Jackson quit school and worked as forklift driver, carpenter and building contractor while fronting Dixie Steel at weekends in honky tonks.

Alan was 17 and Denise was 16 in the spring of 1976 when they met at church on a warm Sunday evening in the red dirt clay.

Denise, daughter of a postal worker, was a homecoming queen and cheerleader who graduated from West Georgia College in 1981 and taught primary school.

It was during a stint as a Piedmont Airlines flight attendant that she met Glen Campbell and plugged her husband's music.

"Back when I started I had no idea how long it would last, maybe two of three years, that's a long time," Jackson recalled.

"I got a job in the mail room at Nashville Network (a cable TV channel that launched many careers.) That was my first job - in the office - seeing all these artists come and perform. I only worked there about six months but it was my launch pad, seeing all the artists perform. It was a real inspiration and helped open so many doors."

KEITH STEGALL

"She loves a violin, I love a fiddle/ we go separate ways but we meet in the middle/ don's see eye to eye but we're hand in hand/ a blue blooded woman and a redneck man."- Blue Blooded Woman - Alan Jackson-Keith Stegall-Roger Murrah.

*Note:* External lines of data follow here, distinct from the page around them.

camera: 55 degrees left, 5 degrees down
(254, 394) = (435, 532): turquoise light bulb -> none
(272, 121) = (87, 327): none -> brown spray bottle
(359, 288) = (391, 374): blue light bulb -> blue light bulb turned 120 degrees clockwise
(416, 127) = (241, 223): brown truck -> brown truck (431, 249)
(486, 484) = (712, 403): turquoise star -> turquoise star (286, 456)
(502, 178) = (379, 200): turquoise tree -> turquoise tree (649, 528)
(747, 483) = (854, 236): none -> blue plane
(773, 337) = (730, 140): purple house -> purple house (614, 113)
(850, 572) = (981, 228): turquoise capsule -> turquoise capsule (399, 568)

One of those doors was prolific producer, hit writer and one time solo artist Keith Stegall.

"Keith was one of the first guys - as a songwriter, singer, artist and producer - who showed an interest in me," Jackson says of the studio czar for artists diverse as John Anderson, Zac Brown Band and Britt.

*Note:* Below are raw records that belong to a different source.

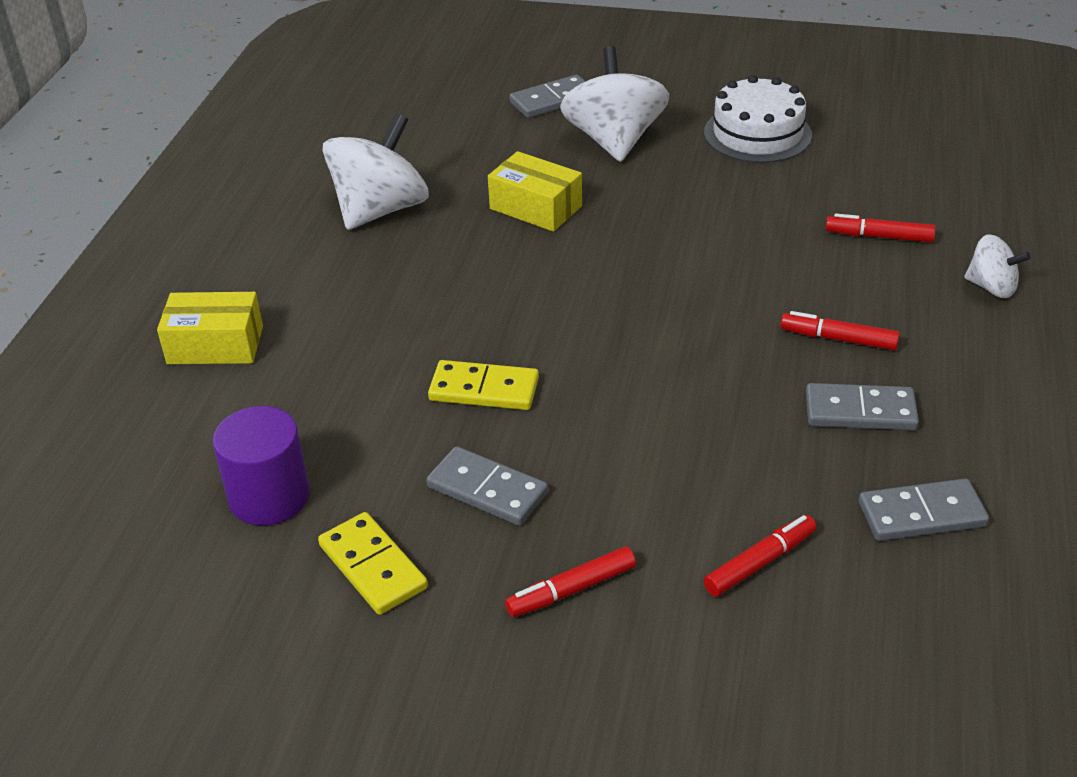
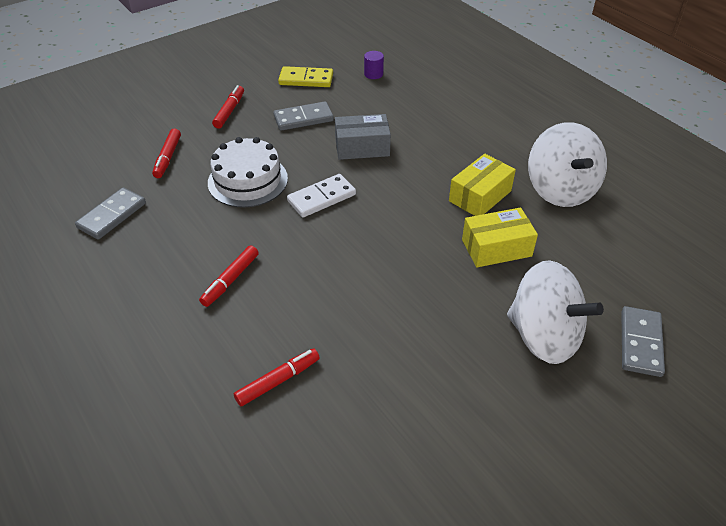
camera: 130 degrees right, 5 degrees up
(215, 345) = (491, 96): yellow box -> yellow box (480, 196)
(269, 497) = (373, 74): purple cylinder -> purple cylinder, size x0.52
(484, 390) = (362, 147): yellow domino -> grey box
(627, 360) = (321, 198): none -> white domino
(757, 133) = (471, 428): white cake -> white cake (247, 180)
(838, 339) = (230, 280): red marker -> red marker turned 150 degrees clockwise
(860, 411) = (181, 246): grey domino -> none
(991, 287) = (167, 389): white spinning top -> none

"He worked on both sides of the microphone.

He was producing another guy at the time and I sort of worried him to death to produce some demos with me."

Stegall remembers Jackson's persistence.

"I kept putting him off," said Stegall, who produced 15 of Jackson's albums.

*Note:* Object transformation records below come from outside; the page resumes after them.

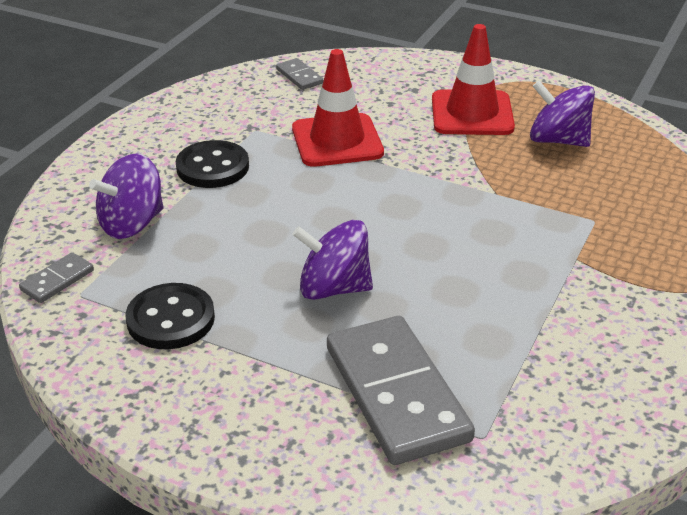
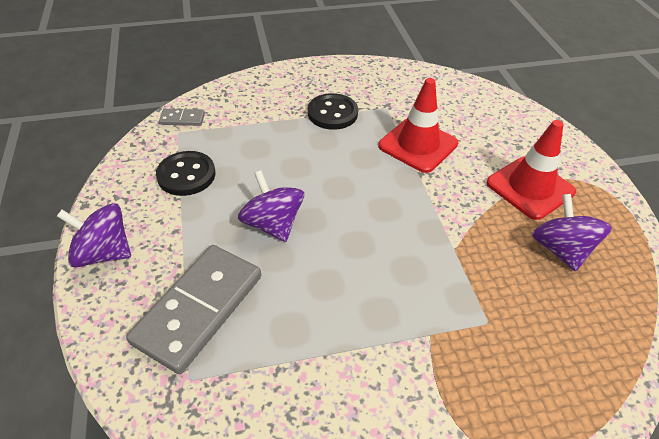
camera: 50 degrees right, 10 degrees up
(132, 224) = (252, 115): purple spinning top -> purple spinning top (103, 253)
(299, 76) = (462, 94): grey domino -> none

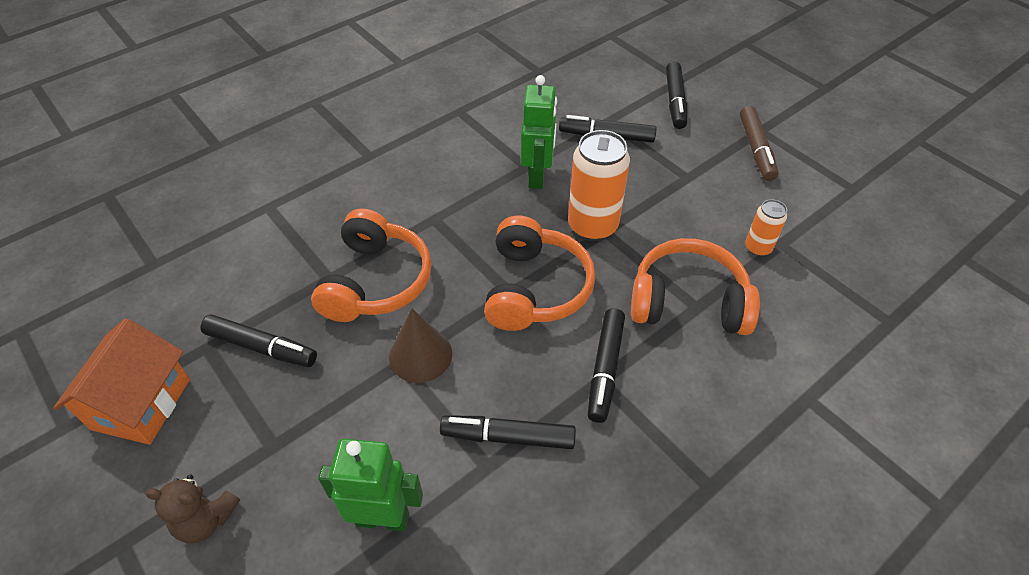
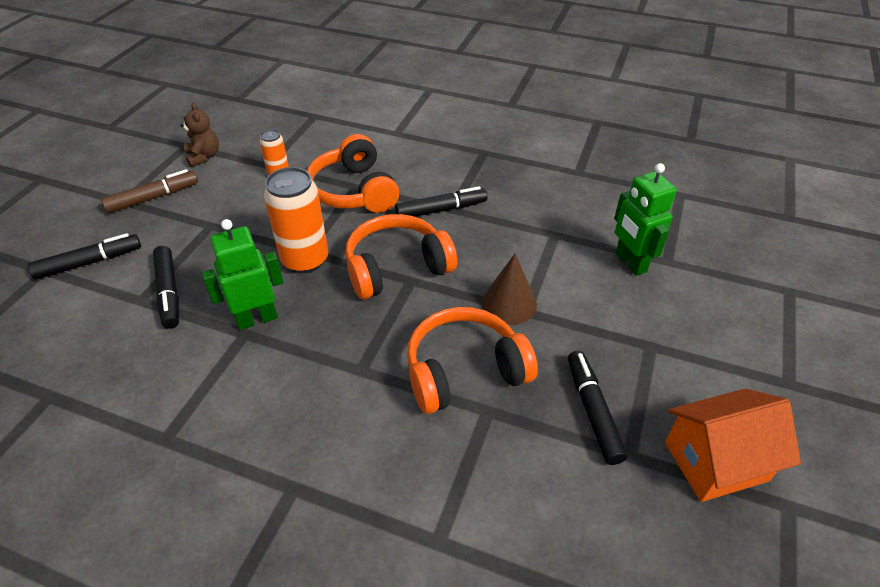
camera: 120 degrees left, 5 degrees down
(206, 520) = (726, 347): brown teddy bear -> brown teddy bear (204, 156)
(508, 437) = (528, 233): black marker -> none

"But every time I'd see him, he'd say, 'When you gonna do some demos on me?' Finally, he called & said, 'The publisher's going to give us $1,500 to record some demos.' We went into studio - 2 of songs we cut were Wanted and Chasin' That Neon Rainbow - that was the beginning.' "

Jackson is already writing for the studio album that will follow 34#1's. "I'm always writing songs," he confessed.

"I have some new ones already. In the last few years I had done a lot of solo writing when I'm out on the road. But I co-write when I'm off the road and home near Nashville."

Jackson and family have moved to smaller digs near after selling their Sweetbriar mansion for a cool $28 million.

"We're now living one road over from the lake house," Jackson said.

"We built a place up on the hill over there, more private. We moved out on the first of summer. We have been working on the new place for a year now. I've got the cars all stored right now."

So what were the old digs like?

Sweetbriar sat on 135 acres along the Harpeth River.

It has six bedrooms, seven full baths and two half baths, along with 20 car garage.

There's also a full basketball court and lake boathouse, two ponds, air-conditioned gym, horse stalls, a log cabin with two bedrooms, a 10-acre lake and plane landing strip.

"It's just like a Disney World out here," Jackson once said.

"But we realised, as our girls got older, that they don't really use the property much. Once they get to be teenagers, they're mostly hanging out with their friends and on the iPod and cell phones in their rooms. If I'd had three boys instead of girls, they might be out here fishing and riding four-wheelers or something."

The Jackson family also owned two beachfront houses in Florida but sold one recently.

Jackson put the 1966 vintage beachfront home at Tequesta on the market after six years with an asking price of $1.275 million.

The retreat is northwest of Jupiter - not the planet - where the family also owns an 8,000 square foot home.

One was a rental property we stored our boats in," he explained of the house he owned for six years and sold for $1.275 million.

Although the singer has dabbled in real estate he is not a magnate like the late Gene Autry, Buck Owens or Eddie Arnold.

"I've always owned my own buses but I never owned a bus company," he added.

"I try not to get involved in crazy things. My investments are cars and boats and hobbies like that. I'm not interested in investing in commercial buildings down town."